Giriş ekranında yazarın her hikâyeden yeni tuhaflıklar devşiren bereketli sesini ve merakta sabitlenmiş gözlerini hatırladıktan sonra Merve’yle sergiye adım atıyoruz. Onun, “İlişkinizin kamusallıktan azade biricik tarihçesi,” cümlesini anarak giriyorum galeriye. On yılı aşkın arkadaşlığımız süresince Merve’nin, bir arşiv delisi olarak çektiği yüzlerce fotoğraftan bana düğün hediyesi olarak hazırladığı albümün giriş cümlesi bu. Reşad Ekrem Koçu’nun mekândan kişiye, kişiden hikâyeye, hikâyeden toplumsal gerçeklere sıçraya sıçraya genişlettiği, genişletmekten bitiremediği, bitirme kavramının anlamlarıyla oynadığı arşivine bakarken biriciklikleri, kamusallığı, ilişkileri ve Merve’nin fotoğraflarımıza düştüğü dipnotları düşünüyorum. Anların arşivlenmesi bağlantıları ve çerçeveyi, fotoğrafları ve ispatı, güzelce bir kapağı, bir çift sözü ve souvenir’leri beraberinde getiriyor.

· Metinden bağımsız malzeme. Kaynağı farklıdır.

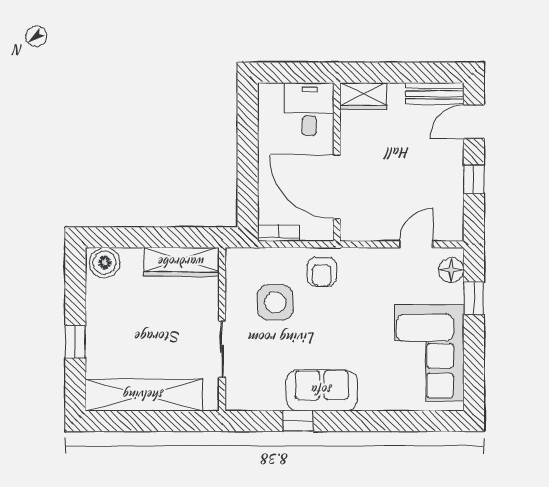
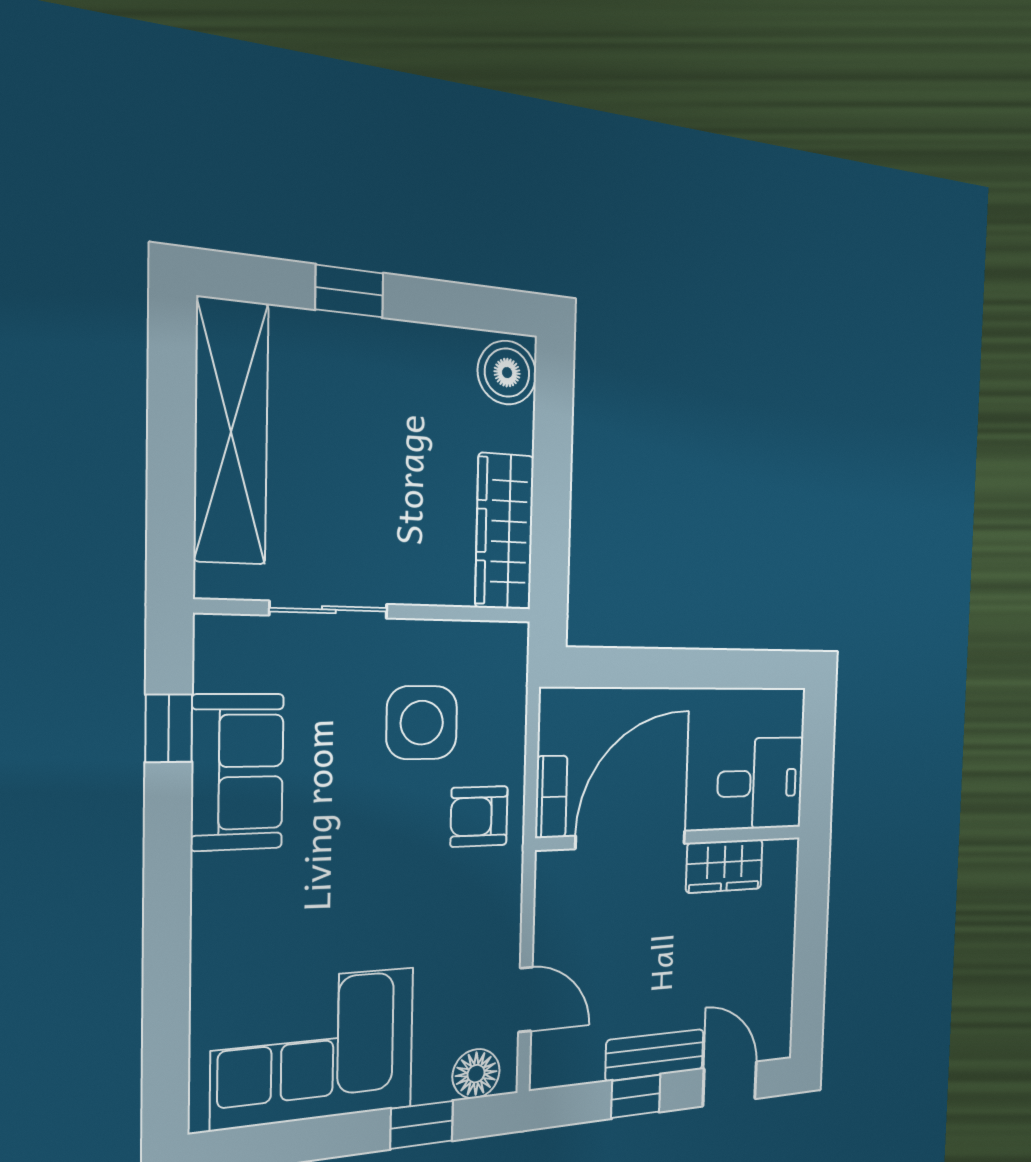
bench: (435, 94) -> (655, 1055), moved, turned 90
wardrobe: (363, 96) -> (724, 866), moved, turned -90
bookcase: (278, 233) -> (551, 797), moved
sofa: (322, 390) -> (237, 772), moved
window: (298, 421) -> (169, 728), moved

Ne var ki Reşad Ekrem’in kendi düzenli kaosu içinde ahistorik şekilde ortaya döktüğü, farklı bağlamlardan koparıp kolajlar halinde sunduğu arşiv, kategorilere sığmayı reddediyor. Belgelerin kopyalarını fotoğraflarken Merve’nin de kendine has yeni kopya hatıralar yarattığını görüyorum. Hakikatin ne olduğuna dair absürd bir Platon’cu tartışmaya girmenin eşiğindeyiz. Halbuki Reşad Ekrem’in zihni, hakikatin ne olduğunu sorgulamanın ve onu sanattan üstün kılmanın yeri değil. Onun arşivi üzerinden bir gerçekliğe ulaşma ihtimali tamamen imkânsız olmasa da riskli bir oyun olmaya daha yakın.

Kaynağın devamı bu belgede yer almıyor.